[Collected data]
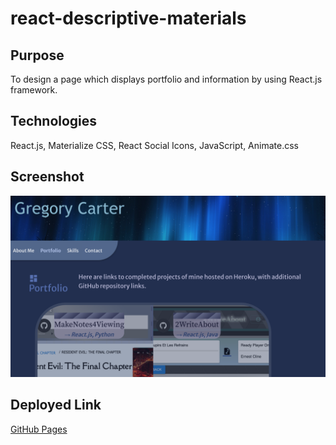 # react-descriptive-materials

## Purpose
To design a page which displays portfolio and information by using React.js framework.

## Technologies
React.js, Materialize CSS, React Social Icons, JavaScript, Animate.css

## Screenshot
<img src="./src/assets/images/GCarterPortfolioScreen.png"/>

## Deployed Link
<a href="https://gregoryjohncarter.github.io/react-descriptive-materials/" target="_blank">GitHub Pages</a>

• [The problem] Wherever a picture appears, omit it; copy the rest of the data exactly.

• [Result]
 # react-descriptive-materials

## Purpose
To design a page which displays portfolio and information by using React.js framework.

## Technologies
React.js, Materialize CSS, React Social Icons, JavaScript, Animate.css

## Screenshot
<img src="./src/assets/images/GCarterPortfolioScreen.png"/>

## Deployed Link
<a href="https://gregoryjohncarter.github.io/react-descriptive-materials/" target="_blank">GitHub Pages</a>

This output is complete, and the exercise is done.